Der nächste energytalk findet am 14. Oktober 2026 in der Alten Universität Graz statt. | © energytalk | Verena Pöschl
Wie kann Wohnen künftig leistbar, klimafreundlich und ressourcenschonend gestaltet werden? Mit dieser Frage beschäftigte sich der Sommer-energytalk 2026 in Graz. Rund 150 Fachbesucherinnen und Fachbesucher diskutierten über aktuelle Herausforderungen im Wohnbau – von der Entwicklung des steirischen Wohnungsmarktes über klimaneutrale Quartiere bis hin zu Konzepten für das Leben im Weltraum.

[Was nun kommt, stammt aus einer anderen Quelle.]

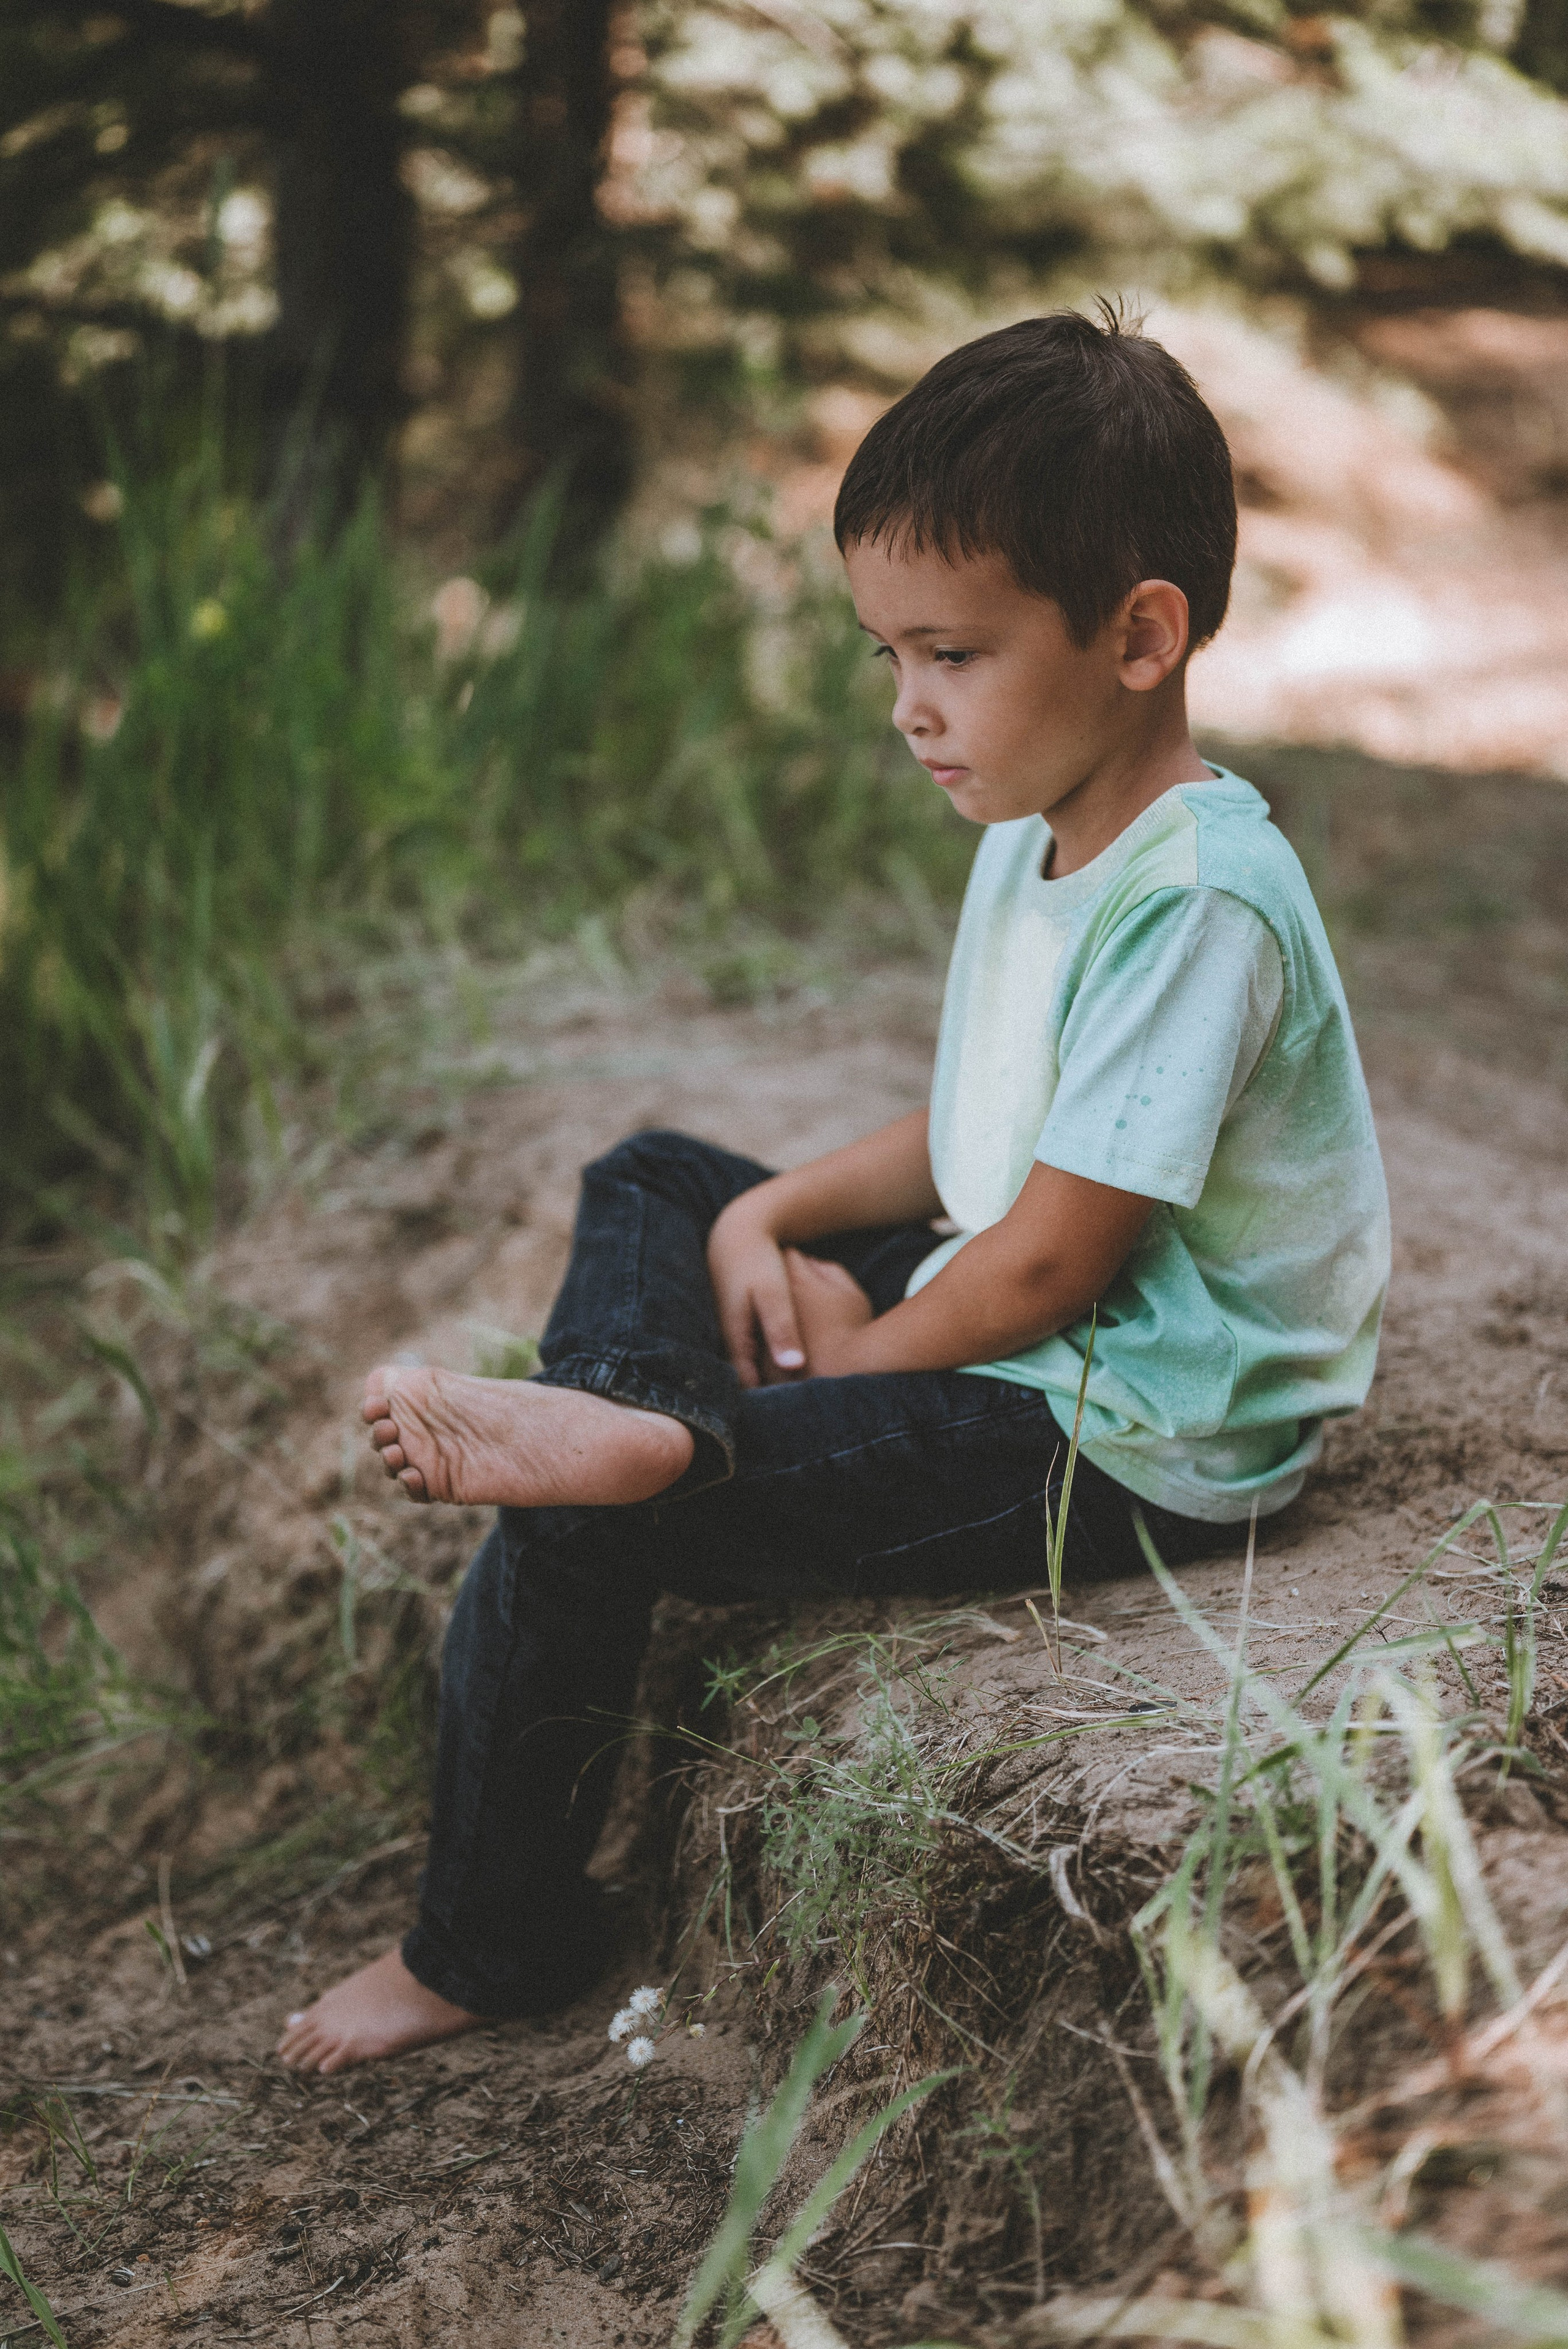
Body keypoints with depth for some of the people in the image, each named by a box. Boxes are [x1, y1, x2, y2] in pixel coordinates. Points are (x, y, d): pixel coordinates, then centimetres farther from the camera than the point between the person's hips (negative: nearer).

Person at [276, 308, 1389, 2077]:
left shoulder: (1194, 906, -25)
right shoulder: (1040, 837, 6)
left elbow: (1043, 1269, -24)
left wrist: (841, 1363, -10)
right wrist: (777, 1217, -1)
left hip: (1125, 1446, -10)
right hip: (1008, 1336, 10)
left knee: (575, 1535, -15)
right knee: (651, 1188, 19)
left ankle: (488, 1946, 5)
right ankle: (629, 1439, -7)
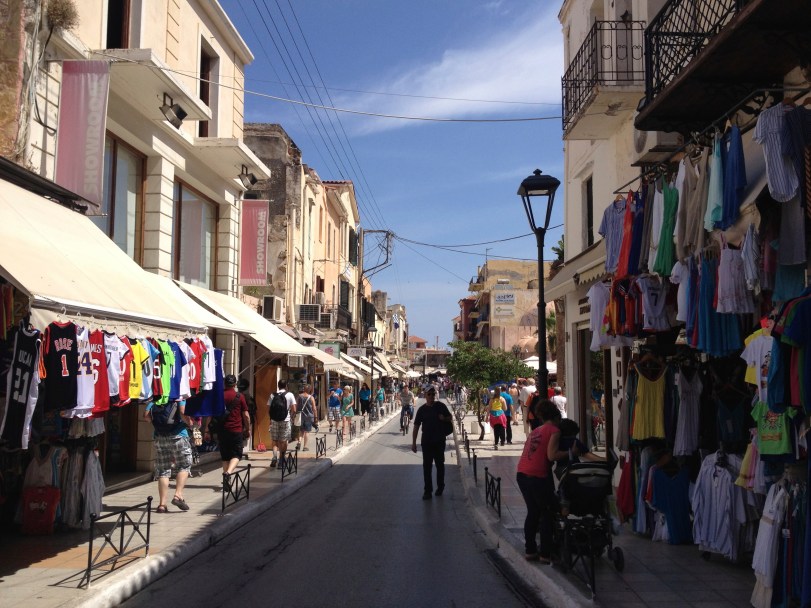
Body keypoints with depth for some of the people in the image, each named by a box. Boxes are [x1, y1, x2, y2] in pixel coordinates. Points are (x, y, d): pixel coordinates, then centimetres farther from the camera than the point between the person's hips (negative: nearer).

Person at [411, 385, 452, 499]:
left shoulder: (441, 406, -1)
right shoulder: (422, 409, 0)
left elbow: (450, 420, 8)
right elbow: (416, 426, 2)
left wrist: (444, 418, -15)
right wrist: (413, 443, -2)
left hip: (439, 441, 0)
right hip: (426, 441, 0)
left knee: (440, 464, 12)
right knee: (426, 466, 0)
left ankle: (440, 487, 28)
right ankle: (427, 490, 4)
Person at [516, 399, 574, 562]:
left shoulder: (535, 431, 21)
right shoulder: (554, 431, -2)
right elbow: (552, 455, -13)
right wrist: (571, 452, -4)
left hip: (522, 474, 8)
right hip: (537, 476, -7)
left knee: (533, 512, 18)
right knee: (547, 514, 6)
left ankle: (530, 550, 23)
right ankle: (546, 553, 8)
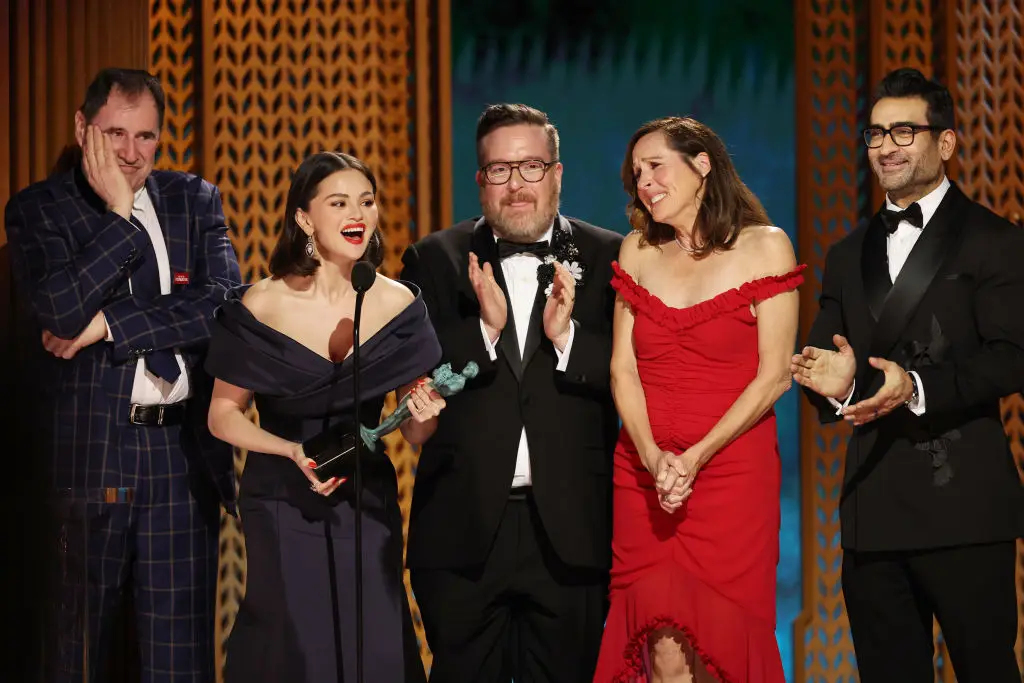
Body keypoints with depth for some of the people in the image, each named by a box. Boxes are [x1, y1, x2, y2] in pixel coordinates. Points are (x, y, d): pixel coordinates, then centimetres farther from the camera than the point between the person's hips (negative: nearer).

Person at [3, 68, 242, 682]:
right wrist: (120, 213, -12)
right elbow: (61, 311, -15)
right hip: (88, 452, -2)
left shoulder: (196, 201, 10)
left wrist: (110, 324, -10)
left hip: (184, 452, 2)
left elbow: (225, 304, -6)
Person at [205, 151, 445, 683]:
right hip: (282, 509, -2)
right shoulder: (259, 308, -10)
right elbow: (223, 416, -4)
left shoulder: (399, 304, -3)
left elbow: (415, 434, 2)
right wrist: (295, 452, -19)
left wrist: (424, 415, -21)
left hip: (368, 505, 2)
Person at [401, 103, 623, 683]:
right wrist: (485, 328, -19)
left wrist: (568, 336, -20)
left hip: (570, 529, 0)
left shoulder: (608, 259, 3)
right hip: (465, 527, 1)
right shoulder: (435, 261, 5)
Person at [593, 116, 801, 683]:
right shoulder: (638, 251, 11)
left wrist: (695, 458, -11)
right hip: (643, 474, 3)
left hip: (732, 472, -3)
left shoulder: (764, 248, 1)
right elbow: (623, 370, 6)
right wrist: (654, 459, -10)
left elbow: (773, 376, -4)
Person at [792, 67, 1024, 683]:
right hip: (873, 509, 6)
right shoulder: (848, 256, 18)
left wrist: (917, 388, -24)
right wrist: (835, 385, -8)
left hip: (962, 502, -6)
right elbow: (822, 363, 16)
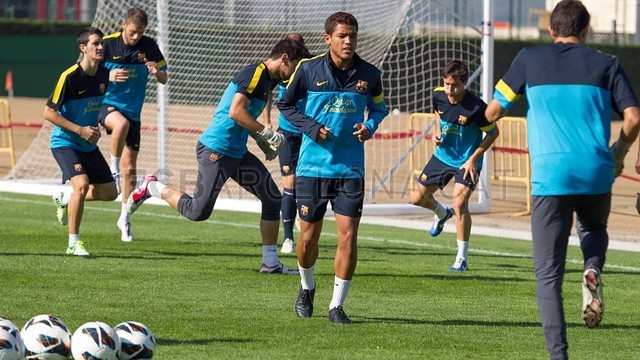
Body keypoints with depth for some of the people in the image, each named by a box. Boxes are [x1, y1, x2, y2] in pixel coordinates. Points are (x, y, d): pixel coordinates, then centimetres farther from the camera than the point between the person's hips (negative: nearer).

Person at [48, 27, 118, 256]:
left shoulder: (104, 74, -2)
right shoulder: (70, 77, -21)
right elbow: (49, 113, -18)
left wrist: (96, 126, 0)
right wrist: (80, 130, -22)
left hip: (89, 146, 7)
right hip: (65, 143, -7)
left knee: (109, 193, 8)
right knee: (82, 184, -26)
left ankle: (65, 199, 32)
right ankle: (74, 243, -14)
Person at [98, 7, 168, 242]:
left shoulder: (149, 46, -2)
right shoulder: (108, 44, -10)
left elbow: (164, 79, 5)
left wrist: (157, 72, -19)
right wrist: (108, 77, -23)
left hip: (133, 111, 3)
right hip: (107, 105, -3)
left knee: (130, 169, 4)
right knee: (121, 124, -41)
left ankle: (124, 218, 20)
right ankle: (114, 168, -18)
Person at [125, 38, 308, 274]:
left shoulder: (268, 79, 15)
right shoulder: (255, 74, -15)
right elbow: (235, 112, -24)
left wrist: (261, 141, 13)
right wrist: (267, 134, -19)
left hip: (237, 153, 10)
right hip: (217, 150, -10)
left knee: (273, 199, 5)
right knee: (198, 212, -8)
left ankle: (270, 263, 11)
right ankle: (152, 187, 14)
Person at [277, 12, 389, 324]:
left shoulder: (369, 75, 1)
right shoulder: (309, 69, -4)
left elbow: (378, 108, 17)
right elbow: (286, 105, 6)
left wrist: (370, 127, -5)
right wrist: (311, 127, -10)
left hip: (350, 167, 1)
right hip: (312, 165, -1)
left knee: (348, 236, -8)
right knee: (308, 236, 5)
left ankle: (337, 305, 4)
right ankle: (307, 287, 35)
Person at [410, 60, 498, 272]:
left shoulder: (476, 107, -27)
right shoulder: (438, 96, -11)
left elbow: (493, 133, -13)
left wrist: (473, 159, -17)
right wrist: (437, 132, -4)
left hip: (467, 161, -6)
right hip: (443, 156, 6)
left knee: (460, 202, -23)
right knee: (417, 198, 9)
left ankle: (462, 258, -10)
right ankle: (442, 214, 45)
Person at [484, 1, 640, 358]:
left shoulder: (530, 59, 9)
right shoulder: (607, 64, 10)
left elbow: (492, 112, 12)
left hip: (550, 177, -1)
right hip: (596, 174, 1)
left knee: (548, 274, 2)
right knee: (594, 228, 33)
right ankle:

Unter dem Motto „Wohnen im All(tag) – Zwischen Schwerelosigkeit und Leistbarkeit“ beleuchtete die Veranstaltung das Thema aus unterschiedlichen Perspektiven.
„Wohnen ist eine der zentralen sozialen und ökologischen Zukunftsfragen unserer Zeit“, betonten die Veranstalter Robert Pichler (energytalk) und Johannes Huber-Grabenwarter (ODÖRFER HAUSTECHNIK KG). Ressourceneffizienz sei dabei längst keine Option mehr, sondern eine Notwendigkeit.
Wohnbau braucht langfristige Rahmenbedingungen
Den Auftakt machte Hans Schaffer, Vorstandsdirektor der ÖWG Wohnbau. Er verwies auf den steigenden Wohnraumbedarf in Graz, gleichzeitig aber sinkende Baubewilligungen sowie steigende Bau- und Finanzierungskosten.
„Dauerhaft leistbarer Wohnraum entsteht nicht durch kurzfristige Eingriffe, sondern durch ein ausreichendes Angebot und starke gemeinnützige Bauträger. Was wir jetzt brauchen, sind höhere Bebauungsdichten, verlässliche Fördermodelle, geeignete Grundstücke und effiziente Genehmigungsverfahren“, erklärte Schaffer.
Klimaneutrale Quartiere als Gemeinschaftsaufgabe
Tobias Weiss vom AEE – Institut für Nachhaltige Technologien zeigte anhand aktueller Quartiersprojekte, welche Erfahrungen bereits mit klimaneutralen Energiekonzepten gesammelt wurden. Im Fokus standen unter anderem Wärmepumpen, Grundwassernutzung, Photovoltaik und Betriebsoptimierung.
„Klimaneutrale Quartiere entstehen nicht am Reißbrett, sondern im Zusammenspiel vieler Faktoren. […] Entscheidend ist, Erkenntnisse aus dem Betrieb frühzeitig in die Planung neuer Projekte einfließen zu lassen“, sagte Weiss.
Was der Wohnbau vom Weltraum lernen kann
Einen ungewöhnlichen Blickwinkel brachte René Waclavicek von der LIQUIFER Systems Group ein. Er zeigte, wie Wohn- und Lebensräume für Weltraummissionen geplant werden und welche Bedeutung geschlossene Kreisläufe sowie ein sparsamer Umgang mit Ressourcen dort haben.
„Im Weltraum zählt jeder Kubikzentimeter, jedes Gramm Material und jede Kilowattstunde Energie. […] Genau diese radikale Konzentration auf das Wesentliche macht das Leben und Wohnen im All zu einer faszinierenden Herausforderung für die Architektur“, so Waclavicek.
Fortsetzung im Herbst
Der nächste energytalk findet am 14. Oktober 2026 in der Alten Universität Graz statt. Weitere Informationen zum Programm sollen rechtzeitig über die Website und die Social-Media-Kanäle der Veranstaltungsreihe veröffentlicht werden.